Entries supplied: Begin
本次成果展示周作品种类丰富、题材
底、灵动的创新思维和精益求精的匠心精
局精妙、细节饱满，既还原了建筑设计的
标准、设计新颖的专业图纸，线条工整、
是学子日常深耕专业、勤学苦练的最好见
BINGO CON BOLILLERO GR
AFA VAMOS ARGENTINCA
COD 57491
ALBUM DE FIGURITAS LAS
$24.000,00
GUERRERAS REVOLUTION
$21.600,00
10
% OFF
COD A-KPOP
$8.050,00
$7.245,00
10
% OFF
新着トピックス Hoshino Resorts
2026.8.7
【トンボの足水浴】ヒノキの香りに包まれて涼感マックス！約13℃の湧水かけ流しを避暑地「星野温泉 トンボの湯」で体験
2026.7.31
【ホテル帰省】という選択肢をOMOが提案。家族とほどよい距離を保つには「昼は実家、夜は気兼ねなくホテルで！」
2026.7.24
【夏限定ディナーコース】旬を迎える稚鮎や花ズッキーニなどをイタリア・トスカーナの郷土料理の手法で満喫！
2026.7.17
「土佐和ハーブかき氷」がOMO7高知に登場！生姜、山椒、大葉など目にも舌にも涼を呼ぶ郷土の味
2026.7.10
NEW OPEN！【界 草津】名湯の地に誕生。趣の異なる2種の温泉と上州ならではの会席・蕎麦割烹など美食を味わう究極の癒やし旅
Entries supplied: End
## What the task asks
A verbatim output of all the data above is needed.

## Answer to this task
本次成果展示周作品种类丰富、题材
底、灵动的创新思维和精益求精的匠心精
局精妙、细节饱满，既还原了建筑设计的
标准、设计新颖的专业图纸，线条工整、
是学子日常深耕专业、勤学苦练的最好见
BINGO CON BOLILLERO GR
AFA VAMOS ARGENTINCA
COD 57491
ALBUM DE FIGURITAS LAS
$24.000,00
GUERRERAS REVOLUTION
$21.600,00
10
% OFF
COD A-KPOP
$8.050,00
$7.245,00
10
% OFF
新着トピックス Hoshino Resorts
2026.8.7
【トンボの足水浴】ヒノキの香りに包まれて涼感マックス！約13℃の湧水かけ流しを避暑地「星野温泉 トンボの湯」で体験
2026.7.31
【ホテル帰省】という選択肢をOMOが提案。家族とほどよい距離を保つには「昼は実家、夜は気兼ねなくホテルで！」
2026.7.24
【夏限定ディナーコース】旬を迎える稚鮎や花ズッキーニなどをイタリア・トスカーナの郷土料理の手法で満喫！
2026.7.17
「土佐和ハーブかき氷」がOMO7高知に登場！生姜、山椒、大葉など目にも舌にも涼を呼ぶ郷土の味
2026.7.10
NEW OPEN！【界 草津】名湯の地に誕生。趣の異なる2種の温泉と上州ならではの会席・蕎麦割烹など美食を味わう究極の癒やし旅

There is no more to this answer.